Background: Recent guidelines and systematic reviews suggest that disorder-specific psychotherapeutic interventions are the first choice in the treatment of borderline personality disorder (BPD). The aim of this study is to examine brain activity changes in BPD patients (DSM-5) who received a revised BPD-adapted interpersonal psychotherapy (IPT-BPD-R) compared with patients on the waiting list.Methods: Forty-three patients with a BPD diagnosis (DSM-5) were randomly assigned to IPT-BPD-R (n = 22 patients) or the waiting list with clinical management (n = 21 patients) for 10 months. Both groups were tested before and after treatment with the Social and Occupational Functioning Assessment Scale (SOFAS), the Clinical Global Impressions-Severity of Illness scale (CGI-S), the Borderline Personality Disorder Severity Index (BPDSI), the Barratt Impulsiveness Scale-version 11 (BIS-11), and the Autobiographical Interview. Both groups underwent pre- and posttreatment functional magnetic resonance imaging (fMRI) testing. The fMRI task consisted of the presentation of resolved and unresolved life events compared to a neutral condition. All structural and functional images were analyzed using Statistical Parametric Mapping 12 software, which interfaces with MATLAB. Clinical data were analyzed using analysis of variance for repeated measures. Patients were recruited between September 2017 and April 2019.Results: In clinical results, for the 4 rating scales, a significant between-subject effect was found in favor of the IPT-BPD-R-treated group (CGI-S: P = .011; BPDSI: P = .009; BIS-11: P = .033; SOFAS: P = .022).
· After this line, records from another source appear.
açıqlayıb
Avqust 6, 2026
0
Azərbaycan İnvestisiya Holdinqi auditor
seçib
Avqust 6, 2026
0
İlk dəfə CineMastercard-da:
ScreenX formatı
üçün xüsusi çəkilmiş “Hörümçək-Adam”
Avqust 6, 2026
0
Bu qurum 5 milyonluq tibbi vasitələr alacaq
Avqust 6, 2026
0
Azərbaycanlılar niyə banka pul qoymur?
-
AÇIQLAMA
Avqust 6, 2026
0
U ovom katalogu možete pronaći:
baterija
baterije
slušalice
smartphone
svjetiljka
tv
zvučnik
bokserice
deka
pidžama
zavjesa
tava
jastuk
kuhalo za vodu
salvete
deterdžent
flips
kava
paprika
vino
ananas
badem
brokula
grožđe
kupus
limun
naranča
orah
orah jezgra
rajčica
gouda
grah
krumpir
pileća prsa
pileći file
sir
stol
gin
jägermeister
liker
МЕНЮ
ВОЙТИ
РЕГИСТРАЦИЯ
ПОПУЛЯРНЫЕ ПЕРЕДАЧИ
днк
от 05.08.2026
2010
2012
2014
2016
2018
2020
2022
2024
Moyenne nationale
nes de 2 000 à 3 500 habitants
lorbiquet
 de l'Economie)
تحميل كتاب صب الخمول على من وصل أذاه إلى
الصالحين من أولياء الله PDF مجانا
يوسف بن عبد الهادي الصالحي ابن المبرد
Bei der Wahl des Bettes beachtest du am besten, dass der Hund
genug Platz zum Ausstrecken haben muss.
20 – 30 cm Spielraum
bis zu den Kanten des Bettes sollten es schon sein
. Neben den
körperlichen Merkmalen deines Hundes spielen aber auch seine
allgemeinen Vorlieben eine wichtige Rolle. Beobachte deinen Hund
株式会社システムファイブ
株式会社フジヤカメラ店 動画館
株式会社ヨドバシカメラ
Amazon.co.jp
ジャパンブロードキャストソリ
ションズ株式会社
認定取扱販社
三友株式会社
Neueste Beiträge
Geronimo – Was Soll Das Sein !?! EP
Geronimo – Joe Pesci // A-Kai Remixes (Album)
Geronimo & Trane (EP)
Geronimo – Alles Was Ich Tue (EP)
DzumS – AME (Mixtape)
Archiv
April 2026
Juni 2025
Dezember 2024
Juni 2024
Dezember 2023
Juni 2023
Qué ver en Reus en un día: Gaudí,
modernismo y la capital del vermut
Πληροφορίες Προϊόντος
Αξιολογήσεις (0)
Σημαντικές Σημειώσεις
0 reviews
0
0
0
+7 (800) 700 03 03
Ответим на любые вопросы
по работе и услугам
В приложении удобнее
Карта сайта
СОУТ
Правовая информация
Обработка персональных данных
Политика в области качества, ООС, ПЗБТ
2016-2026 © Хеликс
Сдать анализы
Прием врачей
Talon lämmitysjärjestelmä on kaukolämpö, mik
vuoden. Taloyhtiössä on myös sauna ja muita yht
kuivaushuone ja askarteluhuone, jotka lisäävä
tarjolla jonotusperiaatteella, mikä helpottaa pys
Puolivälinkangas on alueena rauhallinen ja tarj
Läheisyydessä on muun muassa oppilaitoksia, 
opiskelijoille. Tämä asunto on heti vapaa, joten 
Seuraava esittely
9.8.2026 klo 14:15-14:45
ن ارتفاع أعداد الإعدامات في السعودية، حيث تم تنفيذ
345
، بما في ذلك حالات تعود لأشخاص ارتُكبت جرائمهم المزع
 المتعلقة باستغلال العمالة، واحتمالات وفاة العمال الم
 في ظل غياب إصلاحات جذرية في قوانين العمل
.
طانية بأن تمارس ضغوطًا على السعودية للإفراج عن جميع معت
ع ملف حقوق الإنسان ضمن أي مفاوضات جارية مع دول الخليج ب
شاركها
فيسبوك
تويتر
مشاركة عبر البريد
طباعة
In fMRI results, posttreatment versus pretreatment for the contrast unresolved life event versus neutral condition showed significantly decreased right temporoparietal junction (rTPJ: x = 45, y = -51, z = 36) (P = .043) and right anterior cingulate cortex (rACC: x = -4, y = 37, z = 8) activity (P = .021).Conclusions: IPT-BPD-R appears to be effective in treating BPD symptoms, and these clinical effects are reflected in the functional changes observed with fMRI. Brain areas that showed modulation of their activity are the rTPJ and rACC, which are involved in mentalization processes that are fundamental to BPD pathology.Trial Registration: Australian New Zealand Clinical Trials Registry (ANZCTR) code: ACTRN12619000078156.